Output the entries below exactly, from the first line to the line holding "cytoplasmic/membranous positivity is", both included.

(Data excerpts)

========

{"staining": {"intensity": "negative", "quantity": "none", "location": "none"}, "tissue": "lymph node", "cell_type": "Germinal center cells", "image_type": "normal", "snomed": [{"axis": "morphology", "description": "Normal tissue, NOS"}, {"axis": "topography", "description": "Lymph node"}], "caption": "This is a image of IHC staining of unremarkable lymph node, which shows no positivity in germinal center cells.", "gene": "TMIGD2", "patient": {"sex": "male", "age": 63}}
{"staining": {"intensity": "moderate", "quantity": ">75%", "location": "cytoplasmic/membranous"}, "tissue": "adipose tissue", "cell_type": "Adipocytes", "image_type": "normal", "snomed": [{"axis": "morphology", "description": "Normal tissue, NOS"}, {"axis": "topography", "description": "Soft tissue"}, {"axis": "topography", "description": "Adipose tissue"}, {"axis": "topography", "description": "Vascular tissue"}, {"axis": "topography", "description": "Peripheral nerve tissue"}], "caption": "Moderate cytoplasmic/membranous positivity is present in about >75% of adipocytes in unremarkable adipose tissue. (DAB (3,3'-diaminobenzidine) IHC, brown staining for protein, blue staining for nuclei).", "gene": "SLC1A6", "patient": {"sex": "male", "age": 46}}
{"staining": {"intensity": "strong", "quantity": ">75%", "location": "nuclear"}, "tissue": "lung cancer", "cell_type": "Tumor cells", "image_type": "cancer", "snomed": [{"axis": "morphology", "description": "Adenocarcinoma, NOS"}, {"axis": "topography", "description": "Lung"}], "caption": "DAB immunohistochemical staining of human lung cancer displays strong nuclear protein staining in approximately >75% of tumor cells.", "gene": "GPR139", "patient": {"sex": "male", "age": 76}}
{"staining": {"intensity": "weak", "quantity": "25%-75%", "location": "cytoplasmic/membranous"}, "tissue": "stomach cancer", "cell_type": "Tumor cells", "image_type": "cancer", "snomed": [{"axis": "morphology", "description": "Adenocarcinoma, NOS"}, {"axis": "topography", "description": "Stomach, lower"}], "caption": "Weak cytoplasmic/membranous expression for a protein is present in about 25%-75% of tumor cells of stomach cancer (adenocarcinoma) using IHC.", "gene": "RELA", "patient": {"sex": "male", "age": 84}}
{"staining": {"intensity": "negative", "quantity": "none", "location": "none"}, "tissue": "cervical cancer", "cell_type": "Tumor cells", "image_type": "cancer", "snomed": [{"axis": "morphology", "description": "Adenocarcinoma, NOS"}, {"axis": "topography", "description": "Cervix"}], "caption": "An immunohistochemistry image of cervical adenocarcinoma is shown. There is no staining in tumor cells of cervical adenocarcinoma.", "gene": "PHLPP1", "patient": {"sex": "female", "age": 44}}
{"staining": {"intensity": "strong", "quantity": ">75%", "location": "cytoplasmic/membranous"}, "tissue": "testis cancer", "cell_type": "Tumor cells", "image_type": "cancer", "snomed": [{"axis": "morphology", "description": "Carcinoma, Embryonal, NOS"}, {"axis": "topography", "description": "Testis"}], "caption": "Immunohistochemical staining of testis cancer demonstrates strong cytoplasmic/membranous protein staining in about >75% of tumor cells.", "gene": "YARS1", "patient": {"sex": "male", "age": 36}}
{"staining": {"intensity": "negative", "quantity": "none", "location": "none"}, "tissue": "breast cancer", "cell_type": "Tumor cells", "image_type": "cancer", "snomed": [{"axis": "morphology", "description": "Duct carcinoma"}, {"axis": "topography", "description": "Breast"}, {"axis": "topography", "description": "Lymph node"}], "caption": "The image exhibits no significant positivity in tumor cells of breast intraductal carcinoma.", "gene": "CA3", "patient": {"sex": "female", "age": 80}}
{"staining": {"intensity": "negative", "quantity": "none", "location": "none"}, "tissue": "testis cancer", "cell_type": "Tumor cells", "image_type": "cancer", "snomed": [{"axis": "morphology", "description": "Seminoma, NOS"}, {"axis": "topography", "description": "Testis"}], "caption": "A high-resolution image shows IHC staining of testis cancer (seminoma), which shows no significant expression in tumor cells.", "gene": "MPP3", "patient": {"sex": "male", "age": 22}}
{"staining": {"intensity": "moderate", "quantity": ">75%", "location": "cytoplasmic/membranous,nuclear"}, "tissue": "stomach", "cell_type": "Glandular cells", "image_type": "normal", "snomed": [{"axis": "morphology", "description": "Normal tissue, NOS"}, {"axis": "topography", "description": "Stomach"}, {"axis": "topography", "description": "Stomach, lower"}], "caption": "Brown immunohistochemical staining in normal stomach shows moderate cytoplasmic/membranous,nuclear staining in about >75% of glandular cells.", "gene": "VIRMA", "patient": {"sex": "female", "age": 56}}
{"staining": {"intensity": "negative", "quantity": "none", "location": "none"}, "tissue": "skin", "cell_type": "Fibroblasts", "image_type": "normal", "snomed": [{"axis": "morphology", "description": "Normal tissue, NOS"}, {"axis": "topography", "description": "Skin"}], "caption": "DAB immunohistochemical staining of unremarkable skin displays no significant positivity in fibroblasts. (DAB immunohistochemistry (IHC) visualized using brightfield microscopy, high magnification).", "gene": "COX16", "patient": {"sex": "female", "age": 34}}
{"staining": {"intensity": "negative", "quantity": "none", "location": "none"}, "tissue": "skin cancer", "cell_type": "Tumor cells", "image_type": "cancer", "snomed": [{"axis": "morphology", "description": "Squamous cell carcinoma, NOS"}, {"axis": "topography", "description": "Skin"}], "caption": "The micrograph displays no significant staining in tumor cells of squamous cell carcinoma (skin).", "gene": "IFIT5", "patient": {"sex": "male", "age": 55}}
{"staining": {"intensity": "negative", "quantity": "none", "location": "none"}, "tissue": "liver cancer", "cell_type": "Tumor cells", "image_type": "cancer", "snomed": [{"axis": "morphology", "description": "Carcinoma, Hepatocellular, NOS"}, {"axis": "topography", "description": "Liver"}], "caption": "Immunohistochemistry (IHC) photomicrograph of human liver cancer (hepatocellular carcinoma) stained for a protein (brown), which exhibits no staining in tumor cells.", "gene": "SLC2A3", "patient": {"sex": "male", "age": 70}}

========

▸ Exercise answer
{"staining": {"intensity": "negative", "quantity": "none", "location": "none"}, "tissue": "lymph node", "cell_type": "Germinal center cells", "image_type": "normal", "snomed": [{"axis": "morphology", "description": "Normal tissue, NOS"}, {"axis": "topography", "description": "Lymph node"}], "caption": "This is a image of IHC staining of unremarkable lymph node, which shows no positivity in germinal center cells.", "gene": "TMIGD2", "patient": {"sex": "male", "age": 63}}
{"staining": {"intensity": "moderate", "quantity": ">75%", "location": "cytoplasmic/membranous"}, "tissue": "adipose tissue", "cell_type": "Adipocytes", "image_type": "normal", "snomed": [{"axis": "morphology", "description": "Normal tissue, NOS"}, {"axis": "topography", "description": "Soft tissue"}, {"axis": "topography", "description": "Adipose tissue"}, {"axis": "topography", "description": "Vascular tissue"}, {"axis": "topography", "description": "Peripheral nerve tissue"}], "caption": "Moderate cytoplasmic/membranous positivity is present in about >75% of adipocytes in unremarkable adipose tissue. (DAB (3,3'-diaminobenzidine) IHC, brown staining for protein, blue staining for nuclei).", "gene": "SLC1A6", "patient": {"sex": "male", "age": 46}}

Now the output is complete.